Eric Hoffer was self-taught in much the same way that Lincoln was. In his book, Truth Imagined, Hoffer tells of his life as an itinerant laborer: "I rented a cheap room near the Los Angeles Public Library and spent every minute reading. It did not occur to me to explore the city. I lived frugally." Later, in 1931, he became a migrant farm worker, and in the years up to World War II, followed the crop harvest throughout California. He had library cards in every place where he worked.

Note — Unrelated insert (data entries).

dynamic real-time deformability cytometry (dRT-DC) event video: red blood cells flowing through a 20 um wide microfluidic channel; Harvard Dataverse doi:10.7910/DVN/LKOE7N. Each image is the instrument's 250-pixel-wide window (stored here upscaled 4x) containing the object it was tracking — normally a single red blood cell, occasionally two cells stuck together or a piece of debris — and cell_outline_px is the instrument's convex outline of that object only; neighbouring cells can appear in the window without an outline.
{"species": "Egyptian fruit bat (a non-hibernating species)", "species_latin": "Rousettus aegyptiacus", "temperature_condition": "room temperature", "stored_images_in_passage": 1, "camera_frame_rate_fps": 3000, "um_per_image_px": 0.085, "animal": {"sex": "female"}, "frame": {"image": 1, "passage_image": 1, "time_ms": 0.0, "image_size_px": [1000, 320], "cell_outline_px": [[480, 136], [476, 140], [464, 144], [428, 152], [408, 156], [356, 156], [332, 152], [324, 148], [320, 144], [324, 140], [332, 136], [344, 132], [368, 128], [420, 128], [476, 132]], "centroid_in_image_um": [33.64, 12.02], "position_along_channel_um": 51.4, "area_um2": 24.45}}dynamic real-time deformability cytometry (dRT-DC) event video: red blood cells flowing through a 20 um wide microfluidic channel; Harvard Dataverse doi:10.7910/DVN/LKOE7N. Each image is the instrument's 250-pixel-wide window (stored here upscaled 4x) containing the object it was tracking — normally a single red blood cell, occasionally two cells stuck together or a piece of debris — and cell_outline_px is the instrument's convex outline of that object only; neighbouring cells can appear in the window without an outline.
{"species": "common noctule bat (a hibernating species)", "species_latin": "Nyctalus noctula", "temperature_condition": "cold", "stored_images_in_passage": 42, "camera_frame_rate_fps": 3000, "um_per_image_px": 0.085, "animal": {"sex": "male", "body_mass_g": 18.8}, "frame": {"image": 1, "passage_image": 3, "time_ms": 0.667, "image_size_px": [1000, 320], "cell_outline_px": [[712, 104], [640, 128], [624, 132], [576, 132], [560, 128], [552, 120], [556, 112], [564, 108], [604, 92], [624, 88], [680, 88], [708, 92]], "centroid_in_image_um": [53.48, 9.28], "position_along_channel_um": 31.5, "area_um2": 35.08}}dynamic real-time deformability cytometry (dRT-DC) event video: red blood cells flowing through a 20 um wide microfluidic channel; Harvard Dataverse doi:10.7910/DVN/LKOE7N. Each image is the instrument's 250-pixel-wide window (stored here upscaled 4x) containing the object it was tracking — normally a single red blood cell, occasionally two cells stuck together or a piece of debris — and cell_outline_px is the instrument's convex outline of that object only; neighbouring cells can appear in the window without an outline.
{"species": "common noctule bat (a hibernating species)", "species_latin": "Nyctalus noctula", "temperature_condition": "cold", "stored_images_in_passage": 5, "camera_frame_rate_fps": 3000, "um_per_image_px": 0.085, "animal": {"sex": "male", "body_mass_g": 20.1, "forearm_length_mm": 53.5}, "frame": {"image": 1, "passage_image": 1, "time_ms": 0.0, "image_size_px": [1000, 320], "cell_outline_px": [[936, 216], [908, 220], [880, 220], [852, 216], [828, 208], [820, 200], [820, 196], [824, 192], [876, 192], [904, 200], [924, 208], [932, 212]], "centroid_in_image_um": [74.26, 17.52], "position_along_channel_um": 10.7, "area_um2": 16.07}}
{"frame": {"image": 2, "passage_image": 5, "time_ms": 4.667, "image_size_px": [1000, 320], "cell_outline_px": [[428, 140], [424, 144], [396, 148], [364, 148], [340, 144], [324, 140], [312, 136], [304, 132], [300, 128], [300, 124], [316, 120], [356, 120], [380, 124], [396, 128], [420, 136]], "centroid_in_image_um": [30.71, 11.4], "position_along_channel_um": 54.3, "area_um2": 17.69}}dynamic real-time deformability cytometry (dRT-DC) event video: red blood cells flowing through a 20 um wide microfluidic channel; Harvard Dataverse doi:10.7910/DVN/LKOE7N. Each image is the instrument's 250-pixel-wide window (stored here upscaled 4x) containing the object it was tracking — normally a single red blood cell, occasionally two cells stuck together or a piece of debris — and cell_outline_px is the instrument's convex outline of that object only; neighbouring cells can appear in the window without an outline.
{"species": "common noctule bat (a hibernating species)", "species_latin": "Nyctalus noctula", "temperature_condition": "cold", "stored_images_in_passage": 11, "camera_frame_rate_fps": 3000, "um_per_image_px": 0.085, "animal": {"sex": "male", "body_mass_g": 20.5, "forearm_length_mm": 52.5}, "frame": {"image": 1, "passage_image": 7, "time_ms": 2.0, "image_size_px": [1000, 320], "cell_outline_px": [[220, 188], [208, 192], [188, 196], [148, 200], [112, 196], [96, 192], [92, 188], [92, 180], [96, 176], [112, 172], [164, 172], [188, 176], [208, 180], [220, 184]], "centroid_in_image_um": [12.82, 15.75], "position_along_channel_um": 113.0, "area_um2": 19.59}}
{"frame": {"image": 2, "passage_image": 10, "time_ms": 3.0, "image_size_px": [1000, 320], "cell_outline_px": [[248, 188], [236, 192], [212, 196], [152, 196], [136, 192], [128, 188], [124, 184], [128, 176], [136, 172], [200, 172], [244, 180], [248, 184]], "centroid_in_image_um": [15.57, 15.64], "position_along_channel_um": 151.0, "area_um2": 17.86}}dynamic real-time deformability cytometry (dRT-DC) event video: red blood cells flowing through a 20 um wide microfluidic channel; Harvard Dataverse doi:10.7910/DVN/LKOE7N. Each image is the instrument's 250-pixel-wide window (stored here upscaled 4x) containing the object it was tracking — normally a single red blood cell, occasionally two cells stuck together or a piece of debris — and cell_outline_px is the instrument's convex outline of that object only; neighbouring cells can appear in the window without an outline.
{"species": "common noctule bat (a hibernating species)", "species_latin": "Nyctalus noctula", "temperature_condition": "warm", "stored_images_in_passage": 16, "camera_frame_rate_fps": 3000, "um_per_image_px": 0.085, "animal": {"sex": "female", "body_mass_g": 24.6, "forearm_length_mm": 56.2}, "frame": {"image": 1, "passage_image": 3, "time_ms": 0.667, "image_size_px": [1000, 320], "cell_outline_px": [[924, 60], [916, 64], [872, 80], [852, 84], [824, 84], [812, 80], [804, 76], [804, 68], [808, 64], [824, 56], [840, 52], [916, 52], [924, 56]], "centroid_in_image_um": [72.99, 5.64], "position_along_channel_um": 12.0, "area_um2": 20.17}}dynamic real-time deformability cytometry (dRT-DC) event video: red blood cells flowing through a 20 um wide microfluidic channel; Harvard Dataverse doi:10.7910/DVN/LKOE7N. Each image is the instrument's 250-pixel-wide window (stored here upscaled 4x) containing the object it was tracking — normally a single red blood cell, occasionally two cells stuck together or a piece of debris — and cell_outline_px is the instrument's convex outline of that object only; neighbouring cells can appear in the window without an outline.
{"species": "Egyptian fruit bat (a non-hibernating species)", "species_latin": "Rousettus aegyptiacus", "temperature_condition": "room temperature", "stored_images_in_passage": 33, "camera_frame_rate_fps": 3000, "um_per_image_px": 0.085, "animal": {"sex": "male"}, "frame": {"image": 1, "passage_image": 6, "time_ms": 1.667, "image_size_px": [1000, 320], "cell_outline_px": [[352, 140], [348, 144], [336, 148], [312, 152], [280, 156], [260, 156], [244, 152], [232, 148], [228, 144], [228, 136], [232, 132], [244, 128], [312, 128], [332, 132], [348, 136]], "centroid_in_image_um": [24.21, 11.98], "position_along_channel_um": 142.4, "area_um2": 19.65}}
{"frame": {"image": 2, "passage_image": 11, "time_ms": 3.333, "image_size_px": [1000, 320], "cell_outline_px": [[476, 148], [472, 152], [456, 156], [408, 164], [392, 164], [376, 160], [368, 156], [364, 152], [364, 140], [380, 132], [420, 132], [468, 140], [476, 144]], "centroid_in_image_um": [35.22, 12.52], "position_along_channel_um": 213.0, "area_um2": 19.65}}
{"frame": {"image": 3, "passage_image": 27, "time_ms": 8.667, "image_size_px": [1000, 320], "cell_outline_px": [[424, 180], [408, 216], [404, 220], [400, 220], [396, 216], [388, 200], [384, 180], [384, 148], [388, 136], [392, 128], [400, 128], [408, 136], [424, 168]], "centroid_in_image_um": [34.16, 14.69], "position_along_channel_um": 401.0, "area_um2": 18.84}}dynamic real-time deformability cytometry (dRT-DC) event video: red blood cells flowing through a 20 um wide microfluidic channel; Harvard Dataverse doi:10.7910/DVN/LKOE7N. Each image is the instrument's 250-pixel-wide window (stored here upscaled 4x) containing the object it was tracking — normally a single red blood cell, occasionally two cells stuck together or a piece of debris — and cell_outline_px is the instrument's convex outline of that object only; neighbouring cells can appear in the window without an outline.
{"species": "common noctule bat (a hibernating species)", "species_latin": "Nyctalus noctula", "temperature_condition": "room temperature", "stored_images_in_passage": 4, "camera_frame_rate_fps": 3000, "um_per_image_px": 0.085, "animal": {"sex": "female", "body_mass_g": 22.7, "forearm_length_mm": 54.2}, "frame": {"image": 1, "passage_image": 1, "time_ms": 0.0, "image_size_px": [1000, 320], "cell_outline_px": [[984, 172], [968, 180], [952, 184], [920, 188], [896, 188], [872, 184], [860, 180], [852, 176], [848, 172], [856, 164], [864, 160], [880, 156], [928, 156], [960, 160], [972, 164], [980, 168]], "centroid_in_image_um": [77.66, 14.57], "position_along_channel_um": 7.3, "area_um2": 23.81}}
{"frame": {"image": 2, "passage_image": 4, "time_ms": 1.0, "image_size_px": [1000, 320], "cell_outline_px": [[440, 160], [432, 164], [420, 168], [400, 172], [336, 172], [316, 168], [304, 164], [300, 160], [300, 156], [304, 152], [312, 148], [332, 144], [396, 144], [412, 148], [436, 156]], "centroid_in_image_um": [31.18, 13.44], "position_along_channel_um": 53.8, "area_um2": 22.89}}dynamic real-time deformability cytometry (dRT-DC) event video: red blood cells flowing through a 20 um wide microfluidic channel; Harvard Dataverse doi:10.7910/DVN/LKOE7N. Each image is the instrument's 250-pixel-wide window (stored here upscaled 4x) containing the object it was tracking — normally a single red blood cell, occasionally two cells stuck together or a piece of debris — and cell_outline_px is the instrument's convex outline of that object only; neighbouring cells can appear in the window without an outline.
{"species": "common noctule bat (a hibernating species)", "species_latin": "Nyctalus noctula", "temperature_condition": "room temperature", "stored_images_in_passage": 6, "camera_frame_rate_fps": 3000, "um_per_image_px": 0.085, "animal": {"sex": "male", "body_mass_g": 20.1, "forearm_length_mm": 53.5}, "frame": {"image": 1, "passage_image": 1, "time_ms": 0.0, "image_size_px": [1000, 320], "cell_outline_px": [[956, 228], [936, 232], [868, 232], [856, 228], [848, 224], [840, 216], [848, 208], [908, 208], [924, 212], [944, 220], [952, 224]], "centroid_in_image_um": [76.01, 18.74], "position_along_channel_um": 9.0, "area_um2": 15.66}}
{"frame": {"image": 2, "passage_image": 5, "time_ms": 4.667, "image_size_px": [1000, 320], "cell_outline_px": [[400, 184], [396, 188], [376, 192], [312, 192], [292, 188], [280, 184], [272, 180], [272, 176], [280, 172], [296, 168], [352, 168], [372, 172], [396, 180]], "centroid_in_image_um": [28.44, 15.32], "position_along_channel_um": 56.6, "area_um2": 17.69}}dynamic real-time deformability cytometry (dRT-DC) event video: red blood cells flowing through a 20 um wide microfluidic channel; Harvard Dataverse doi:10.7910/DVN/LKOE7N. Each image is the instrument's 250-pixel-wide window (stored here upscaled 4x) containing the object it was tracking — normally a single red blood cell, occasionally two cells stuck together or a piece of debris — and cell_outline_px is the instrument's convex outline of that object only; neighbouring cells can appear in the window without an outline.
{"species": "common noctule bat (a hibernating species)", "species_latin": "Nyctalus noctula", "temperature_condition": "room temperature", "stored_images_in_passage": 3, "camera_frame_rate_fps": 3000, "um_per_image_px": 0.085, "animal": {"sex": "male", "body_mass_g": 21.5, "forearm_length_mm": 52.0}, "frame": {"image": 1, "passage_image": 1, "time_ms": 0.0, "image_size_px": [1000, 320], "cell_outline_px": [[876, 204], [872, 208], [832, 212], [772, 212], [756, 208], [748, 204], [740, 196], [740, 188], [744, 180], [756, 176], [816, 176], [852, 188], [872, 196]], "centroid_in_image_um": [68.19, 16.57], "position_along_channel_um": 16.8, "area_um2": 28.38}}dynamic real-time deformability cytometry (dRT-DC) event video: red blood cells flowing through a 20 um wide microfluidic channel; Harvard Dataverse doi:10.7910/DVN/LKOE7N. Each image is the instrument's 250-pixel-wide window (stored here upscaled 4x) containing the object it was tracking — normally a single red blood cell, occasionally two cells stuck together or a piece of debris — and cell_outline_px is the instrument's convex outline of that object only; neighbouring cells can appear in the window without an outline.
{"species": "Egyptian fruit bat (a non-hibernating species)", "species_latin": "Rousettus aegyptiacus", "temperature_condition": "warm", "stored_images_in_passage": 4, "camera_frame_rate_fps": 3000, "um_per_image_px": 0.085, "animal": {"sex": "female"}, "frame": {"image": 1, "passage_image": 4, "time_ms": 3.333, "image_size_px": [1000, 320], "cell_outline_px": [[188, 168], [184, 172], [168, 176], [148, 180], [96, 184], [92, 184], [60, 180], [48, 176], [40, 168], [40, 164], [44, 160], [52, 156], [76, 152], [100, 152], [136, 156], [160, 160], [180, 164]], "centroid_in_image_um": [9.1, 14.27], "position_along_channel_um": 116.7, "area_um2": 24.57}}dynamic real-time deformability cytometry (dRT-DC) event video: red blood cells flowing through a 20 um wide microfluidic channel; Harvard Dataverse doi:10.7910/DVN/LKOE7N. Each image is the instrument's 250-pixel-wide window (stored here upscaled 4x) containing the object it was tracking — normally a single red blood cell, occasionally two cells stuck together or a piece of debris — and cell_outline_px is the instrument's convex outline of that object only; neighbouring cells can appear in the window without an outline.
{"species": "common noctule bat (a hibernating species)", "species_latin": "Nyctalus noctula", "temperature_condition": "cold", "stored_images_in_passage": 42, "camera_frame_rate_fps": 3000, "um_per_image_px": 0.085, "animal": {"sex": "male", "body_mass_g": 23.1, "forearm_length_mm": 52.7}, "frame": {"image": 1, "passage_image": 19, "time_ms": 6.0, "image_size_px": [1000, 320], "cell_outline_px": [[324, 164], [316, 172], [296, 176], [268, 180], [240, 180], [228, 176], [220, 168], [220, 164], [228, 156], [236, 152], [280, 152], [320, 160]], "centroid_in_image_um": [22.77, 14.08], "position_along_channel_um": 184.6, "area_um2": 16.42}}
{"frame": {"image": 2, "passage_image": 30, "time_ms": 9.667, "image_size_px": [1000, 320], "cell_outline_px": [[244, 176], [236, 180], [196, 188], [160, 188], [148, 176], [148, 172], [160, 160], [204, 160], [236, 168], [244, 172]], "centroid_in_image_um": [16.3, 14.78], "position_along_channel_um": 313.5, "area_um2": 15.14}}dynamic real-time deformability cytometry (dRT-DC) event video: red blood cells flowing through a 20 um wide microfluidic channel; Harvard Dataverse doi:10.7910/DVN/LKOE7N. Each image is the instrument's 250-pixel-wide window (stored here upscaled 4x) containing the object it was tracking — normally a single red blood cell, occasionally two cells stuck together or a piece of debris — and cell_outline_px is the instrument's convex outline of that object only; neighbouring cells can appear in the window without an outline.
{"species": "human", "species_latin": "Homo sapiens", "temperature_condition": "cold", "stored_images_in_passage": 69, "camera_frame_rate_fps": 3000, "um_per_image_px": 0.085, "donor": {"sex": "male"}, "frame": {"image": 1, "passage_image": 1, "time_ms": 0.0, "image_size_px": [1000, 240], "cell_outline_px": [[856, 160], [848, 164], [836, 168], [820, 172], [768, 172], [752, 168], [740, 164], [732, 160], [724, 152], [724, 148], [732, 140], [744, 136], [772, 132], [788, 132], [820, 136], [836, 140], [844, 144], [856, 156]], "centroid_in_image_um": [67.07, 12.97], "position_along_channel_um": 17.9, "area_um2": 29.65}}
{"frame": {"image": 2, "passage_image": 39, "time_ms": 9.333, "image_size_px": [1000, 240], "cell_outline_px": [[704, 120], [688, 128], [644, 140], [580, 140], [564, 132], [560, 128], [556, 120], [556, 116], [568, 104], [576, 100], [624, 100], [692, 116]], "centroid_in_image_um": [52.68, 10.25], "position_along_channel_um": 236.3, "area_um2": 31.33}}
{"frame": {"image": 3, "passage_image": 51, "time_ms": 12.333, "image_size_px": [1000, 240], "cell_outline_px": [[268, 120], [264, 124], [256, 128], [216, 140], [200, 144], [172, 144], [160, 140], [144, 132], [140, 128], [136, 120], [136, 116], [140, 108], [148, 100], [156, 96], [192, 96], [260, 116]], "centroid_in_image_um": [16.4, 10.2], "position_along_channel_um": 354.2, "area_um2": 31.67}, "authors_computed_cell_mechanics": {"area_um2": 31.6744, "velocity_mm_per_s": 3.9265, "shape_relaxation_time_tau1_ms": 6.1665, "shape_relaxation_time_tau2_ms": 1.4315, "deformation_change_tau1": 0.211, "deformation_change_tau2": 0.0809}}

I requested that the large public library system in my area purchase a copy of Cynthia Haven's "An Invisible Rope: Portraits of Czesław Miłosz". They informed me that the book was too esoteric for purchase by the library.

TJG

Stefanie said...

Thanks for such a lovely post. Due to changes in economics, the advent of the internet, and people no longer reading like they used to, libraries have had to change with the times. It's hard enough keeping the doors open as it is. Those computers, video games and DVDs help the general public stay interested in funding libraries. Librarians don't like getting rid of old books, nor do they like turning down a patron's request to add a particular book to the shelves, but they are currently stuck between a rock and a hard place; cater to the majority who uses the library for mostly entertainment and be more likely to get funding to keep the doors open, or stick with being a "traditional" library and risk having the budget cut even more than it already has been. It isn't pretty and librarians are constantly struggling to find a balance.